— ABOUT THIS TASK —
Go through the lines below and tally each one holding "race". Write only the total.

— RECORD SET —
- Opening Delimiter -

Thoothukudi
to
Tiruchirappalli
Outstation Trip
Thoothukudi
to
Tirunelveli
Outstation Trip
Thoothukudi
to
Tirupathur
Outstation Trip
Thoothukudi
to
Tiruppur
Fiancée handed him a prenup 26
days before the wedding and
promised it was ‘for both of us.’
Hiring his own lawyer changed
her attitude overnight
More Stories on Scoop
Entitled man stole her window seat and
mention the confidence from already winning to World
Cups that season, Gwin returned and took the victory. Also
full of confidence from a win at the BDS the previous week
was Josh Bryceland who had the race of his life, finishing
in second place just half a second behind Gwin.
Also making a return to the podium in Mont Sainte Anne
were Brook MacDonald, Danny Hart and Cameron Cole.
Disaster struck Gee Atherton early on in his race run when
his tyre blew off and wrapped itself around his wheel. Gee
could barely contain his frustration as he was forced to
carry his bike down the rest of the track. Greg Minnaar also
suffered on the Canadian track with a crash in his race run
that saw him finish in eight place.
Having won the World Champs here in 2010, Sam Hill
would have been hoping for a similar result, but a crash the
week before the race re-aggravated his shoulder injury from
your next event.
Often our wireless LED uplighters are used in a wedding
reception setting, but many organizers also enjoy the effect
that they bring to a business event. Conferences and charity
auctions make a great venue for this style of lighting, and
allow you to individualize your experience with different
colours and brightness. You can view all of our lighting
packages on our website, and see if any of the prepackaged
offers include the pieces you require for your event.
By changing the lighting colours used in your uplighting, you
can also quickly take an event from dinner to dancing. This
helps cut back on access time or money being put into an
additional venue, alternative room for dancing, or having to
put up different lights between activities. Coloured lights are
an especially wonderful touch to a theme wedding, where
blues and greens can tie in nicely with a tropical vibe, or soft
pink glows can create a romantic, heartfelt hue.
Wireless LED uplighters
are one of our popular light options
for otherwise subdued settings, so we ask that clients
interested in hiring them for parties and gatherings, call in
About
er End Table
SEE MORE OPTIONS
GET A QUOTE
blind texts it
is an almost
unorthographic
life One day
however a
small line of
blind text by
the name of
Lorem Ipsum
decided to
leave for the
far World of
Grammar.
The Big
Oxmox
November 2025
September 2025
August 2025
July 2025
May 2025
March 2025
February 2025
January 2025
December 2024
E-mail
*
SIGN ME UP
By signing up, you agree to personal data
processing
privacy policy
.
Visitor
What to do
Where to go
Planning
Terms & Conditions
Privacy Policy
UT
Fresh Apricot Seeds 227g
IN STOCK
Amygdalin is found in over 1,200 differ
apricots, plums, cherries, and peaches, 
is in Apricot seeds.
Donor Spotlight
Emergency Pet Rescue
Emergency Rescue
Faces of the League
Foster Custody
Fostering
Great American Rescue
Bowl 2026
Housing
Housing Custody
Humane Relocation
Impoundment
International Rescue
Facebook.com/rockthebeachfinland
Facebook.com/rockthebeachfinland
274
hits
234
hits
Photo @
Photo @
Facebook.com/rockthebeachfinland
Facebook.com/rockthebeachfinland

- Closing Delimiter -

— EXPECTED ANSWER —
4